Kebangkitan left-wing?
Menariknya,
keberhasilan HDP di Turki bisa dilihat juga dalam konstelasi politik sayap kiri
transnasional yang semakin bergeliat khususnya di Eropa setelah mengalami
kemunduran ekonomi akibat resisi tahun 2010. Di Eropa, khususnya negara-negara Mediteranea,
potensi kebangkitan politk buruh, kelompok minoritas dan kaum sosialis mulai terbaca
setidaknya dalam lima tahun terakhir. Dalam dua tahun terakhir milsanya kita
menyaksikan tren positif kebangkitan partai Syriza
di Yunani. Terbukti pada Januari
2015 silam partai yang mendukung penuh massa turun ke jalan melawan penghematan pemerintah merebut 149 dari 300 kursi parlemen dan mendaulat
ketua umum partai Alexis
Tsipras menjadi PM Yunani. Tak berselang lama, pada pemilu regional akhir bulan Mei kemarin di Spanyol, muncul kebangkitan baru
politik sayap kiri Podemos.
Uniknya, ketiga
partai politik yang beroperasi di tiga negara berbeda ini mempunyai afiliasi
ideologis yang kuat. Syriza yang mulai hadir sebagai
sentral kekuatan baru dalam politik sayap kiri di Eropa menjadi barometer dan pengayom benih-benih
ideologis dari partai politik yang menyebar di beberapa negara termasuk Turki.

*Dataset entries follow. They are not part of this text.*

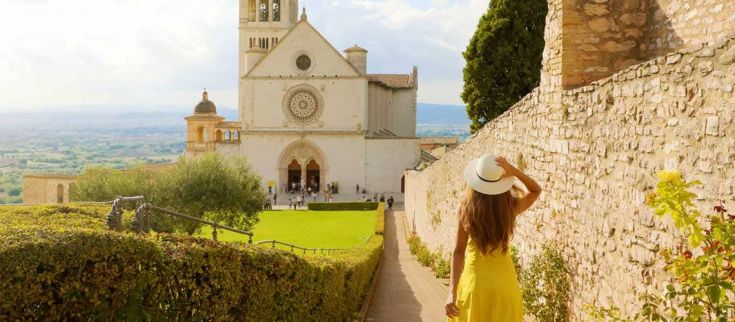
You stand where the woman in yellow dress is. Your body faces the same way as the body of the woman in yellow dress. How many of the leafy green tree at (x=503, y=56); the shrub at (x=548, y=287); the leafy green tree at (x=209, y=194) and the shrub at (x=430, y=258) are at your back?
0

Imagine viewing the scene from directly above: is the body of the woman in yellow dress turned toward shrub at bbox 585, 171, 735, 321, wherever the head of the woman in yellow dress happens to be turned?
no

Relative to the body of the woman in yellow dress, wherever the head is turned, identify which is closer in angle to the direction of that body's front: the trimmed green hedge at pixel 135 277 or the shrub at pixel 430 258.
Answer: the shrub

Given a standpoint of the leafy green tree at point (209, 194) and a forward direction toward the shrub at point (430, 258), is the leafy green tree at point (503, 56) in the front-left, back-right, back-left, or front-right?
front-left

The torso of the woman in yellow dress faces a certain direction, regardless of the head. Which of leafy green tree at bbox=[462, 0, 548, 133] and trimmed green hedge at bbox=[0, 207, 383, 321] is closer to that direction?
the leafy green tree

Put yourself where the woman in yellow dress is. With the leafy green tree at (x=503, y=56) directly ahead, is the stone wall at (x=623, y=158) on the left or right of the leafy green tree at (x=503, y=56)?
right

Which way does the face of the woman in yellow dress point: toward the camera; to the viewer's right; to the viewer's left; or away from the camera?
away from the camera

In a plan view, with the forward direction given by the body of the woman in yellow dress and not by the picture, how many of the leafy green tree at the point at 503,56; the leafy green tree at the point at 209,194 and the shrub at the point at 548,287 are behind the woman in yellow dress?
0

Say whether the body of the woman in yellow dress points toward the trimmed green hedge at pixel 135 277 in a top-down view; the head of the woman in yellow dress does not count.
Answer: no

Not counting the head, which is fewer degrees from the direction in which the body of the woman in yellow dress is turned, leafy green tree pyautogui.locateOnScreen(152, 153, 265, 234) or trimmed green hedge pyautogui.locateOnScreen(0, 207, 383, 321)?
the leafy green tree

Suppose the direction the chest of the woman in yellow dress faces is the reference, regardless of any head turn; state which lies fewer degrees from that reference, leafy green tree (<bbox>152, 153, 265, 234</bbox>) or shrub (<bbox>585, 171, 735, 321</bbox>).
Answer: the leafy green tree

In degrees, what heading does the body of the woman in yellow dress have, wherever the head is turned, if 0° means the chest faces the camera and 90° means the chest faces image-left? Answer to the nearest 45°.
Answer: approximately 180°

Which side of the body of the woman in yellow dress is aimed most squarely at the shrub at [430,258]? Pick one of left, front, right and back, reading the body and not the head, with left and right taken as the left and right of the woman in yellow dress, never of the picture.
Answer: front

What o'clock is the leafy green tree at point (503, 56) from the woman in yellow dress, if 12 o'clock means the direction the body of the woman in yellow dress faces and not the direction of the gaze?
The leafy green tree is roughly at 12 o'clock from the woman in yellow dress.
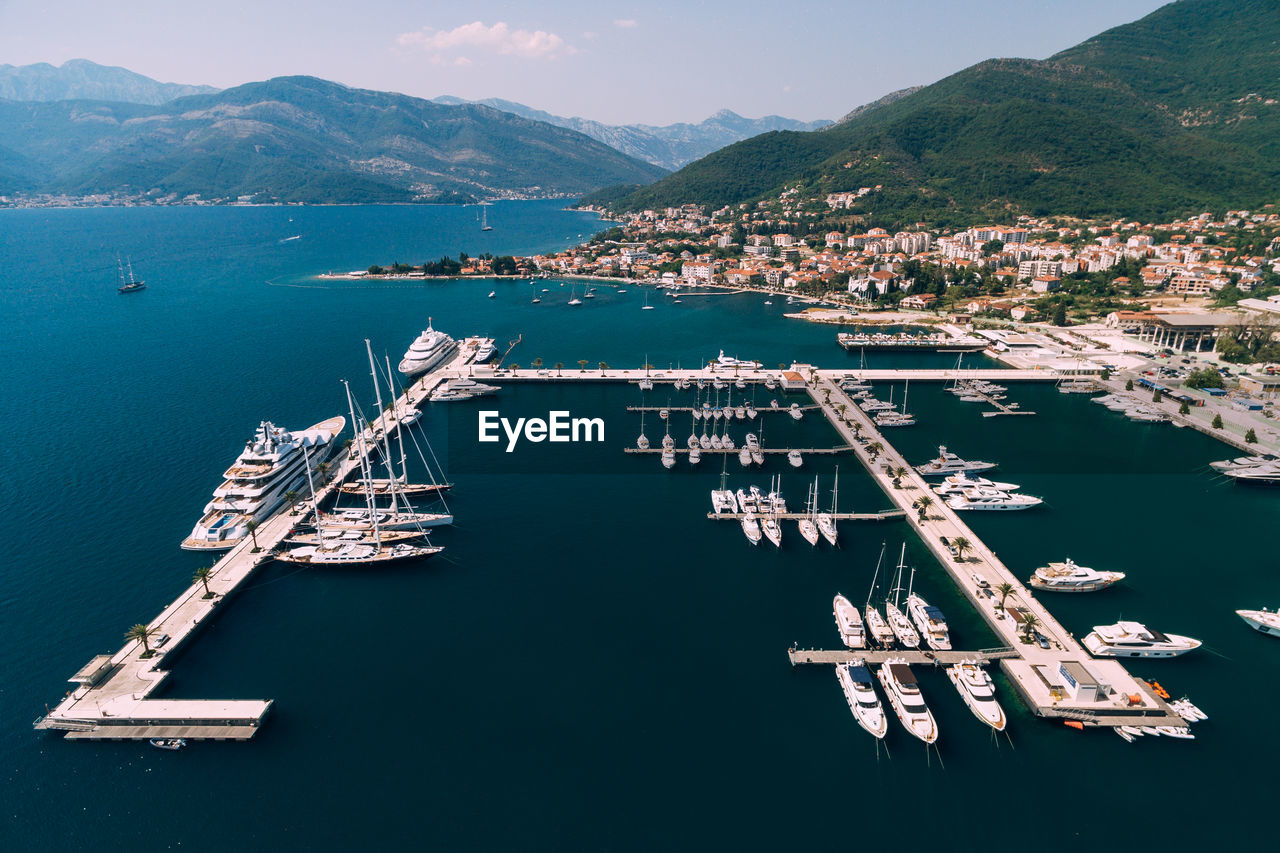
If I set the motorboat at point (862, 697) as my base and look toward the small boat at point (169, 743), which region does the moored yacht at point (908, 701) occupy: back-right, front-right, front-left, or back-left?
back-left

Bahkan Iglesias melalui akun Twitter-nya @Pablo_Iglesias_ menyampaikan ucapan selamat kepada
kompatriot idologisnya: The wind of change keeps
blowing. Congratulations, @HDPgenelmerkezi. ¡Venceremos!
Dalam empat
tahun ke depan, kita akan menyaksikan kiprah politik sayap kiri di Turki yang
sudah absen dalam 20 tahun terakhir. Di samping itu, suara-suara minoritas akan
semakin semarak mewarnai diskursus politik parlemen ataupun di ranah praktis.